-------- Material provided --------
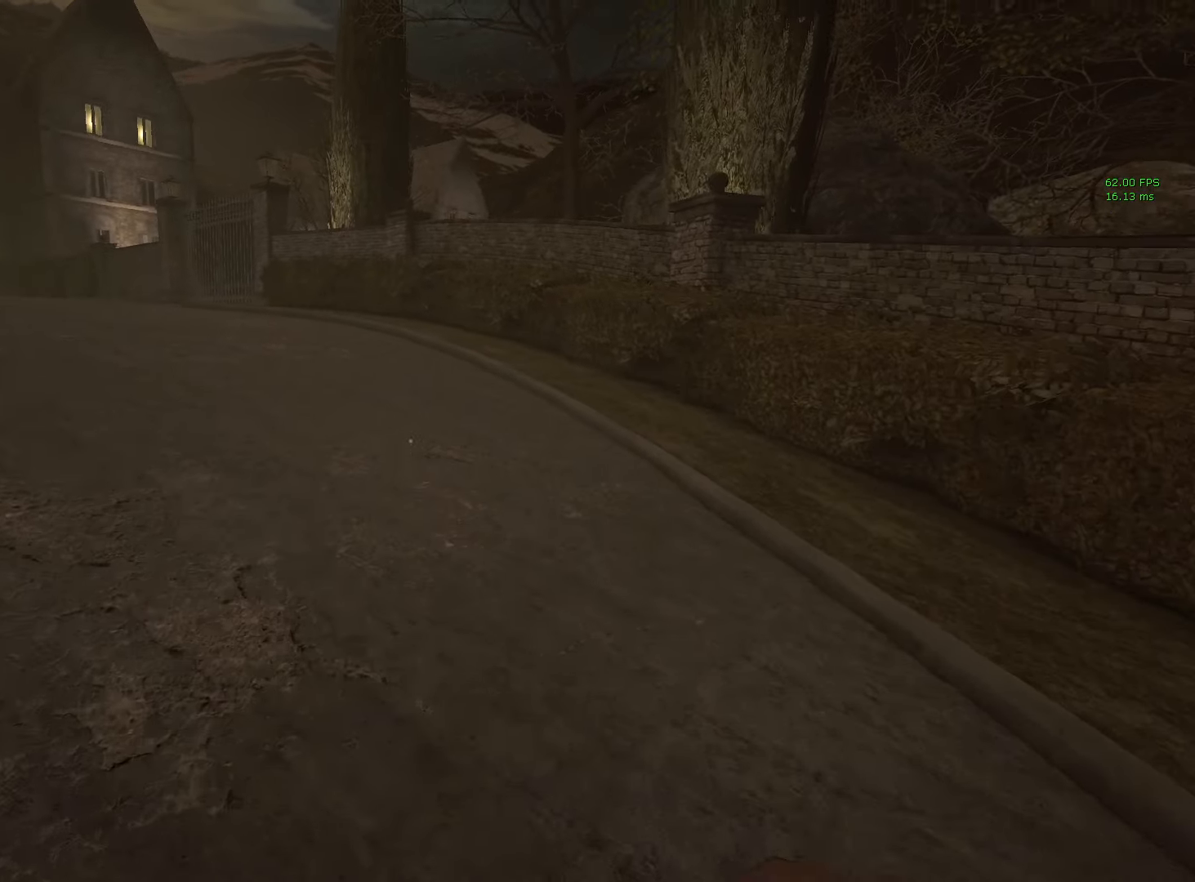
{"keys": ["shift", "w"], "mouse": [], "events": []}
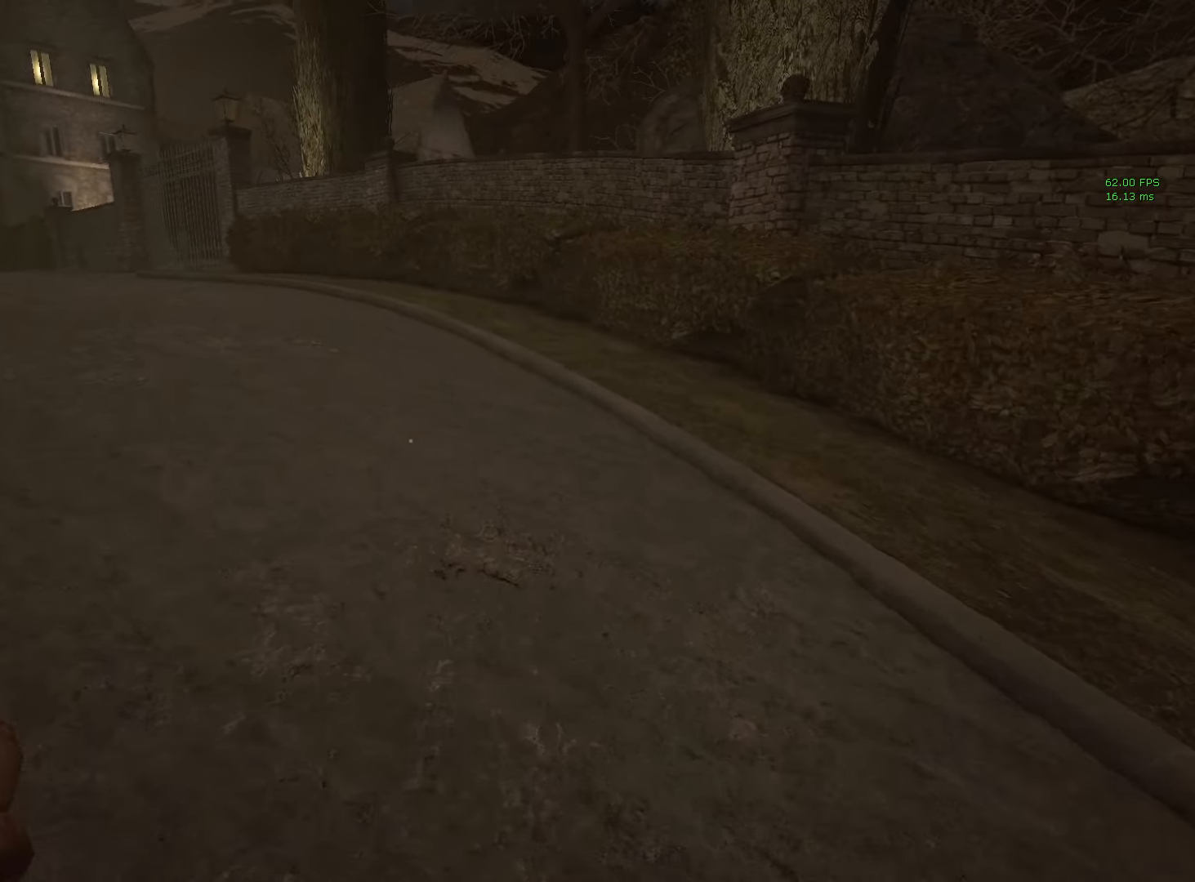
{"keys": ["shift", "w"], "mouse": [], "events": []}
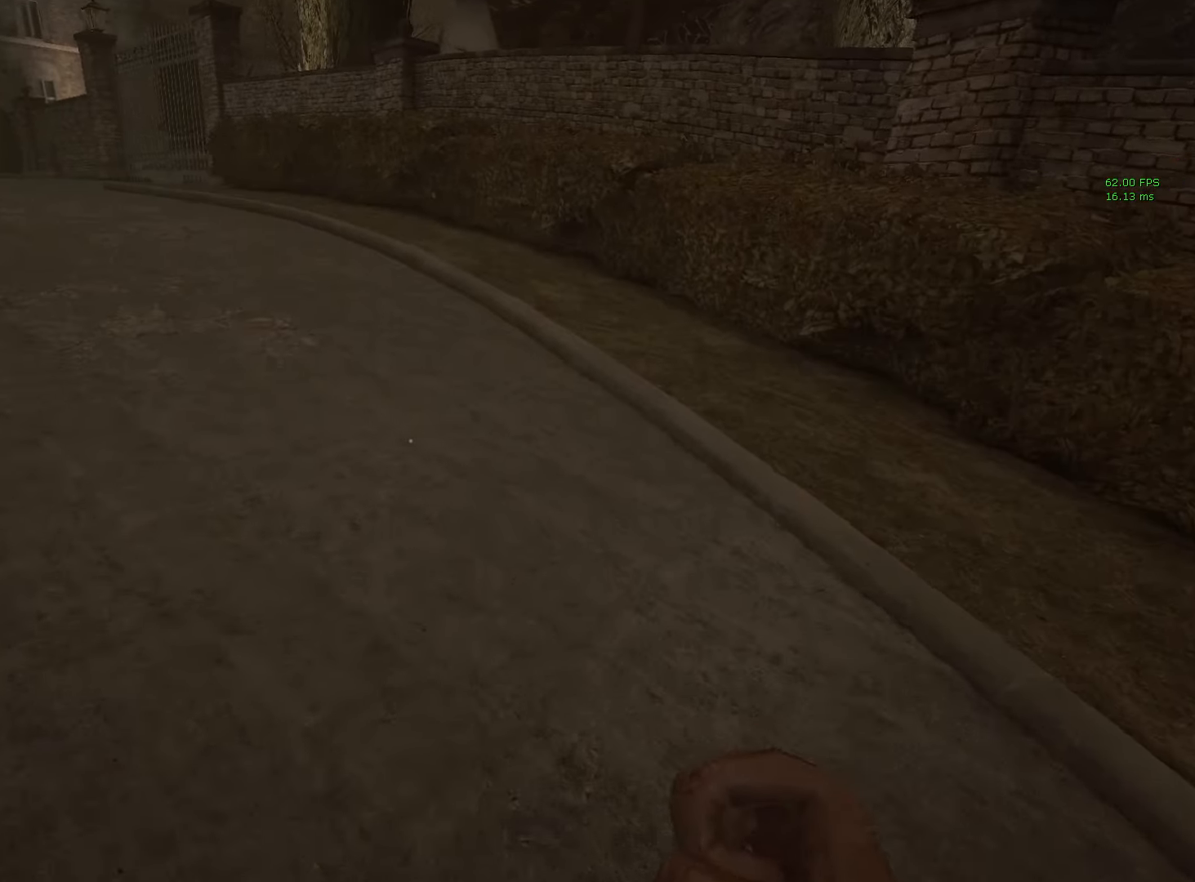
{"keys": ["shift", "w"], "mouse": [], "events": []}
--------
- **Aim of the exercise**
When you output the listing, reproduce it exactly but drop its pictures.

- **Solution for this problem**
{"keys": ["shift", "w"], "mouse": [], "events": []}
{"keys": ["shift", "w"], "mouse": [], "events": []}
{"keys": ["shift", "w"], "mouse": [], "events": []}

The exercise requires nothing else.